Non-local Dirichlet Forms and Symmetric Jump Processes

TL;DR

This paper studies symmetric non-local Dirichlet forms with position-dependent jump intensities, establishing heat kernel estimates, constructing associated Markov processes, proving a parabolic Harnack inequality, and providing an example of discontinuous harmonic functions.

Contribution

It introduces a framework for non-local Dirichlet forms with variable jump kernels, extending analysis of jump processes and harmonic functions.

Findings

Established upper and lower heat kernel estimates.

Constructed a strong Markov process associated with the form.
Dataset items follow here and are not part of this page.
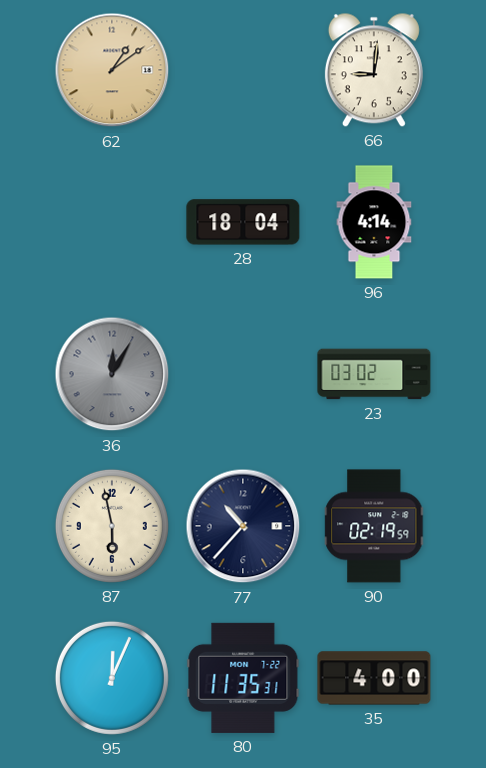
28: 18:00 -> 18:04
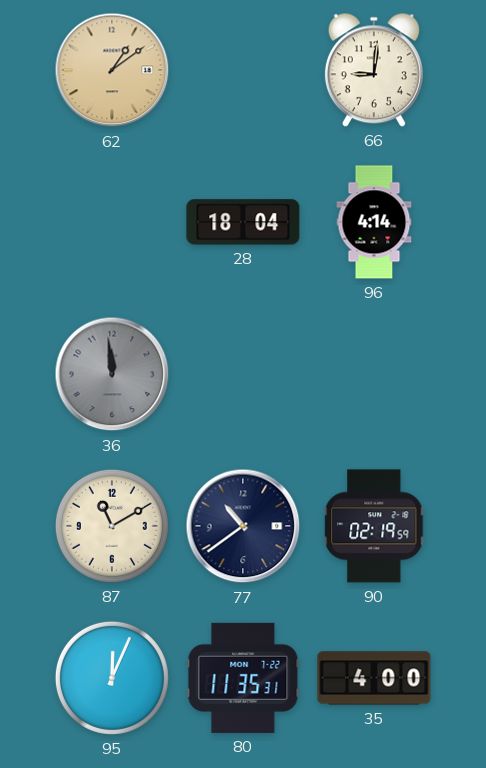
36: 12:05 -> 11:59
23: 03:02 -> none
87: 5:58 -> 11:10
77: 10:37 -> 10:39
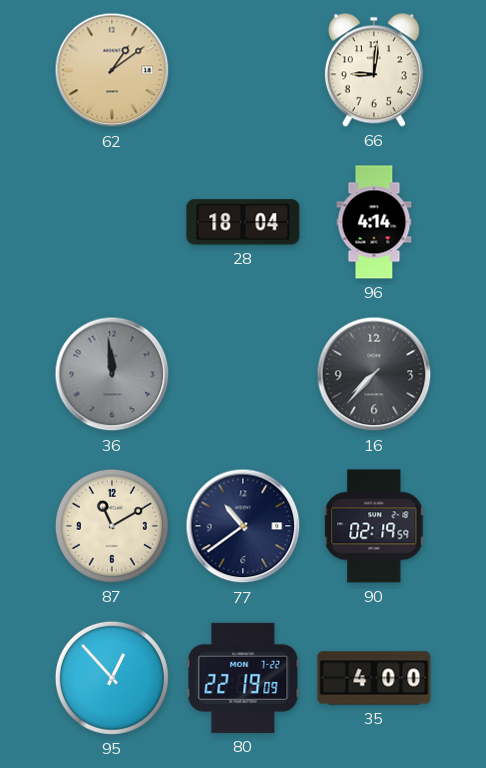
16: none -> 7:37
95: 12:04 -> 12:53
80: 11:35 -> 22:19
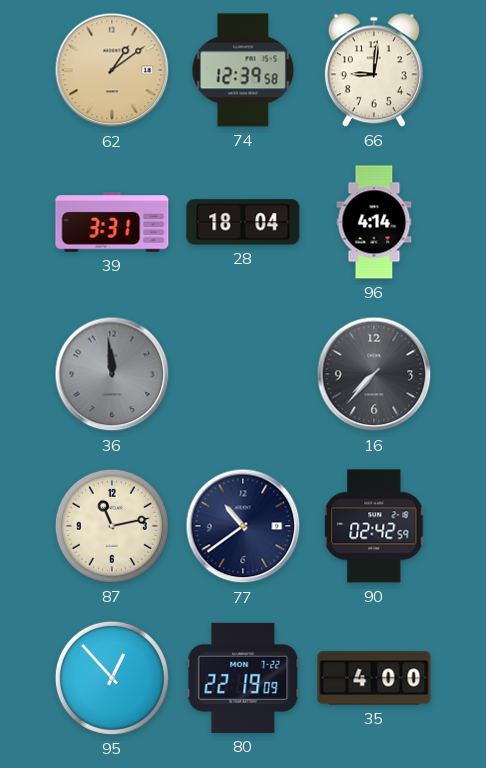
74: none -> 12:39
39: none -> 3:31
87: 11:10 -> 11:13
90: 02:19 -> 02:42
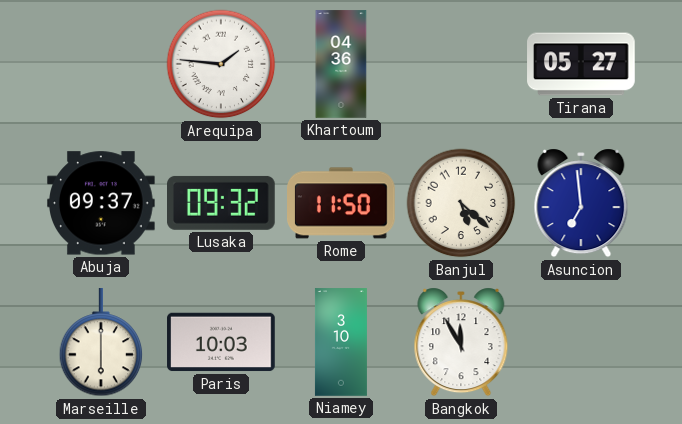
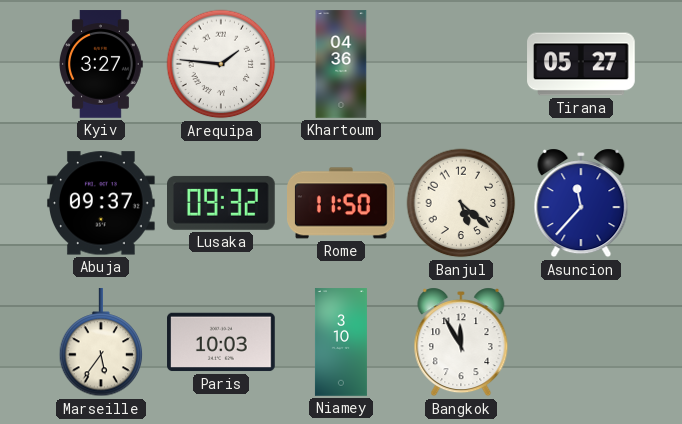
Kyiv: none -> 3:27
Asuncion: 6:59 -> 11:37
Marseille: 6:00 -> 5:36
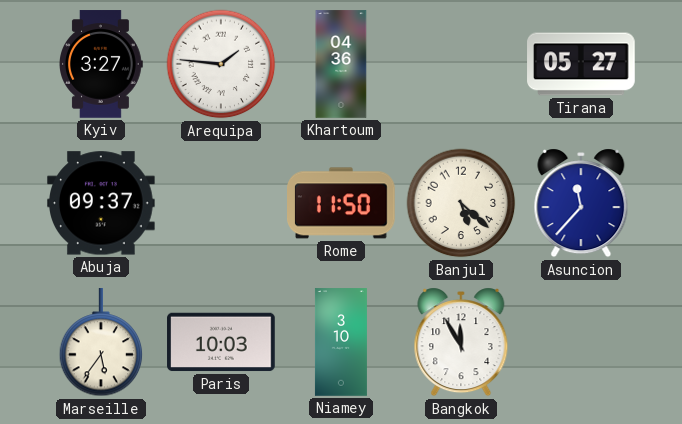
Lusaka: 09:32 -> none
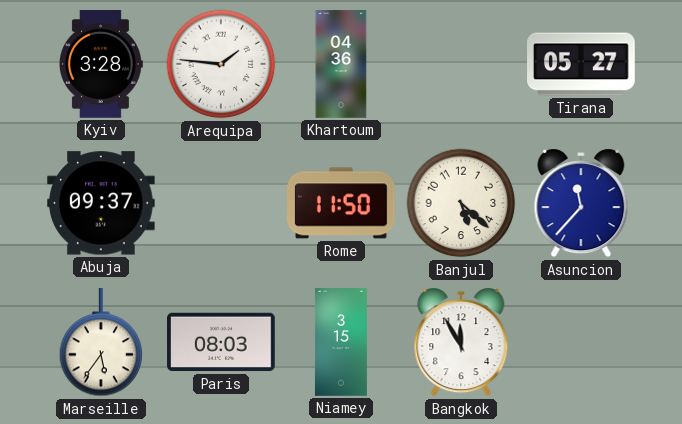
Kyiv: 3:27 -> 3:28
Paris: 10:03 -> 08:03
Niamey: 3:10 -> 3:15
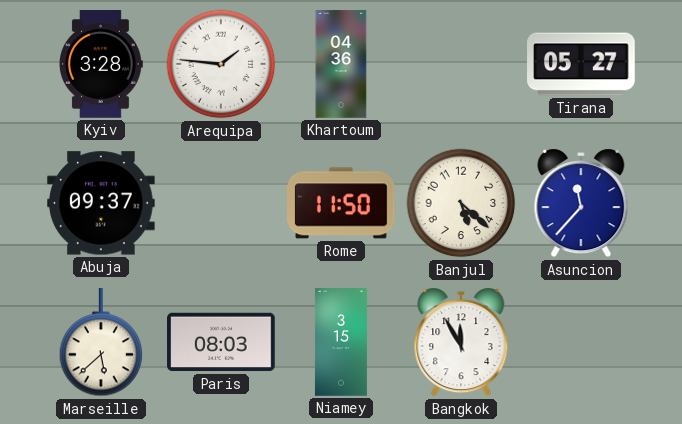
Marseille: 5:36 -> 5:38
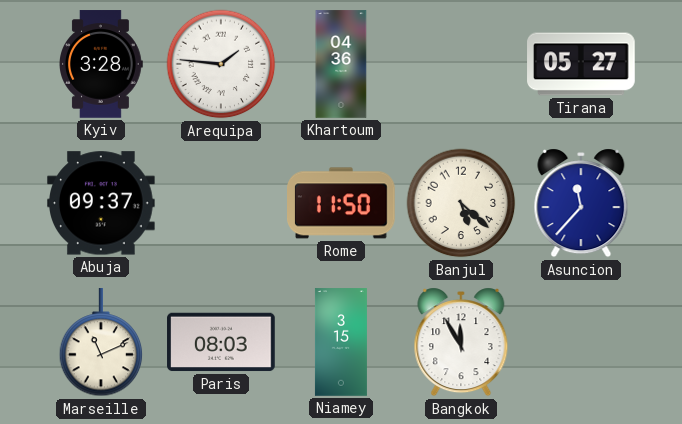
Marseille: 5:38 -> 11:11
Proved a parabolic Harnack inequality for solutions.

Abstract

We consider the symmetric non-local Dirichlet form $(E, F)$ given by \[ E (f,f)=\int_{R^d} \int_{R^d} (f(y)-f(x))^2 J(x,y) dx dy \] with $F$ the closure of the set of $C^1$ functions on $R^d$ with compact support with respect to $E_1$, where $E_1 (f, f):=E (f, f)+\int_{R^d} f(x)^2 dx$, and where the jump kernel $J$ satisfies \[ \kappa_1|y-x|^{-d-\alpha} \leq J(x,y) \leq \kappa_2|y-x|^{-d-\beta} \] for $0<\alpha< \beta <2, |x-y|<1$. This assumption allows the corresponding jump process to have jump intensities whose size depends on the position of the process and the direction of the jump. We prove upper and lower estimates on the heat kernel. We construct a strong Markov process corresponding to $(E, F)$. We prove a parabolic Harnack inequality for nonnegative functions that solve the heat equation with respect to $E$. Finally we construct an example where the corresponding harmonic functions need not be continuous.